Southport injury firm Fletchers claims to have secured the first judgment ordering defendants to make an interim costs payment based on the new version of the rules which came into force in April 2013.
District Judge Baldwin said the firm complained, in its submissions at Liverpool County Court, of frustration that defendants sought to “throw any obstacle in the way of any early payment of any part” of an admitted costs liability.
DJ Baldwin said counsel for the claimants argued with “clarity and force” that CPR 44.2(8) provided a “positive obligation for the court to consider making an order for the payment of a reasonable amount on account of costs”, unless there was good reason not to do so.
The district judge said counsel stressed that the change to the old interim payment rule “changed the emphasis markedly from a discretionary ‘may order’ to a qualified mandatory ‘will order unless’” and this should lie behind the court’s approach.
Delivering judgment in Travers v Poole Hospital NHS Foundation Trust (case no. C00LV184), DJ Baldwin, a regional costs judge, said the medical negligence claim was settled for £1,500 in October 2015, on the basis that the defendant paid reasonable costs and disbursements.
He said the claimant sent an informal bill for £14,164 the following month, but agreement was not reached.
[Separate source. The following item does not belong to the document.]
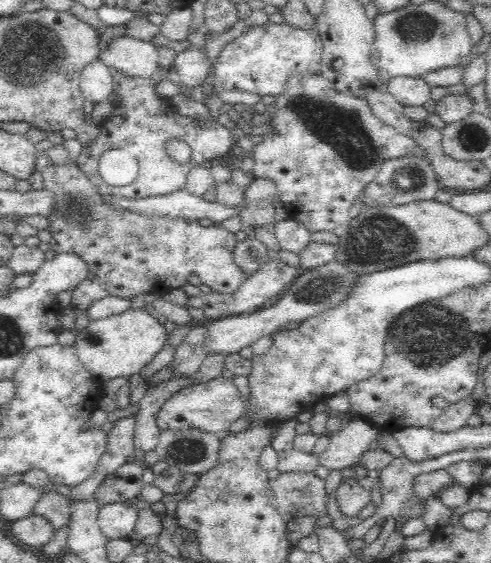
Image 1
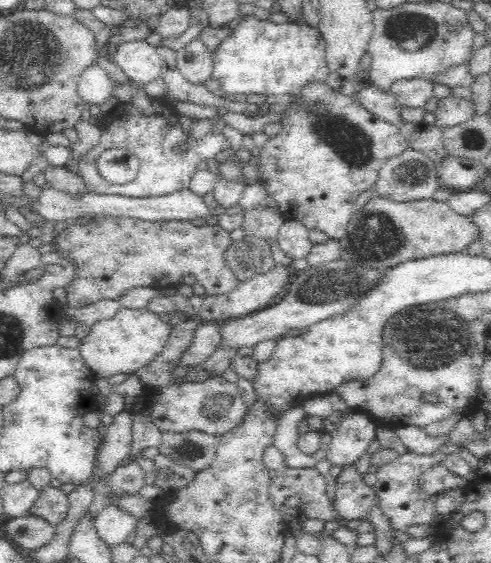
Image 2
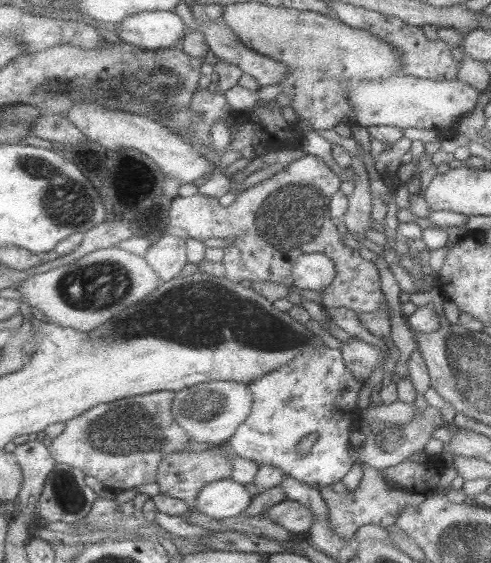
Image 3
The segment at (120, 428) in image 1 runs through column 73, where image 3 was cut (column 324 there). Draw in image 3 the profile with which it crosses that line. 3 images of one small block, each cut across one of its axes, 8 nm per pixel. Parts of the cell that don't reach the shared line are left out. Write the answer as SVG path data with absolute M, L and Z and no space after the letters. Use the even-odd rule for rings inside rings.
M372 467L363 468L364 475L362 476L359 488L355 492L351 491L347 494L337 492L331 486L323 486L320 488L321 494L327 501L330 509L331 526L333 532L337 536L341 536L345 540L345 544L356 536L357 531L366 524L378 524L385 527L397 525L401 510L405 510L409 505L423 504L426 499L425 492L409 492L395 489L386 482L382 476L382 472Z

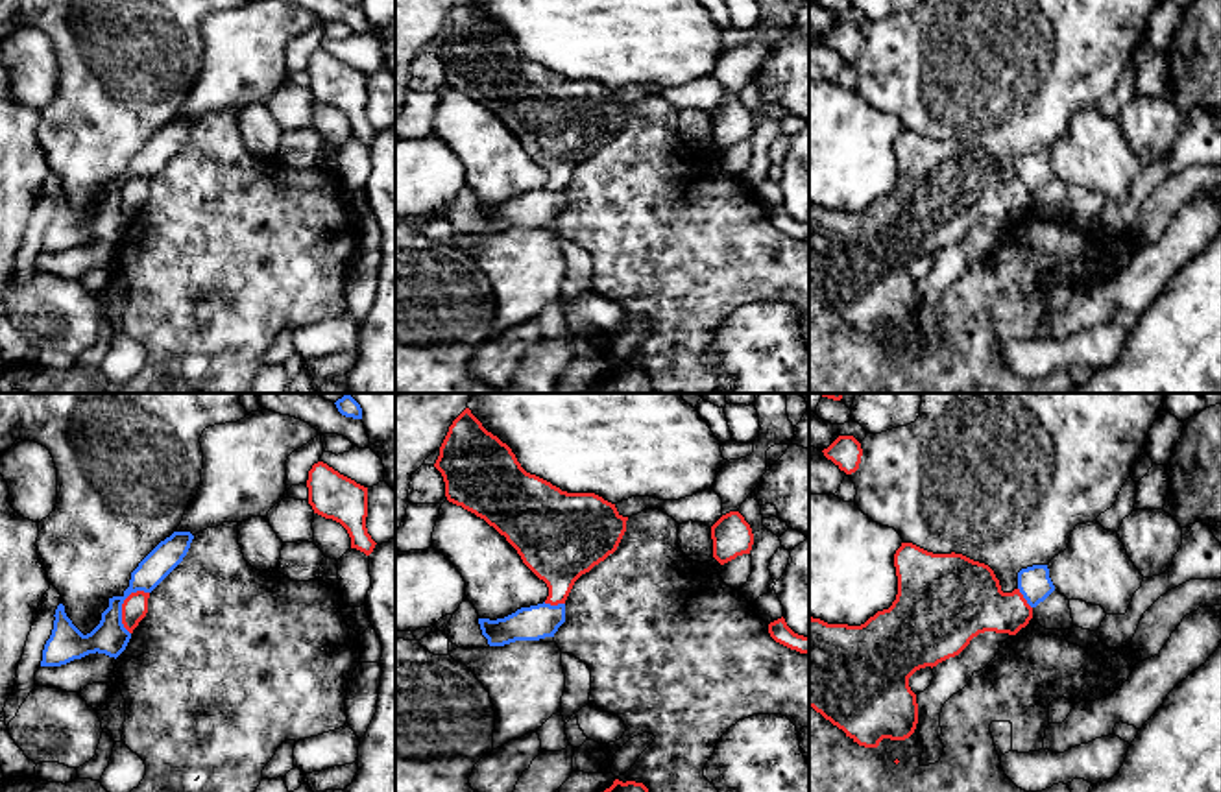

The firm made an application for an interim costs payment of £7,780 in December, amounting to just under 55% of the final bill.
DJ Baldwin said the NHS Litigation Authority (NHSLA) argued that the application was “misconceived and premature” and it was only after a provisional assessment that such an application should be entertained.
However, the district judge said he disagreed and that CPR 44.2(8) was engaged. “I am satisfied on the information before me that £7,780 is prima facie no more than a reasonable amount, not being an excessive or unrealistic proportion of the bill as claimed.”
DJ Baldwin said neither the defendant’s skeleton argument or submissions “sought to raise any positive reasons arising out of fundamental objections to the costs sought on an interim basis”, beyond procedural matters.
He concluded that there was no good reason not to exercise the court’s power under CPR 44.2(8) and made an order for the defendant to pay the interim costs sought by the claimant.
The firm described the ruling as a “major victory” and would be used throughout the personal injury sector by claimants seeking interim payments – it provided “clear guidance” that it was for defendants to present valid reasons as to why a request was unreasonable.
Benjamin Moody, advocacy manager at Fletchers’ in-house costs firm, Ultimate Costs, said: “For too long, defendants have strenuously objected to providing interim payments, putting off that dreaded day when costs must be paid.
“The court has now sent a very clear message that the rule change is to be interpreted in the claimant’s favour. The defendants should now have to prove that there is a genuine reason not to provide an interim payment at an early stage, which will no doubt prove difficult in the majority of cases.”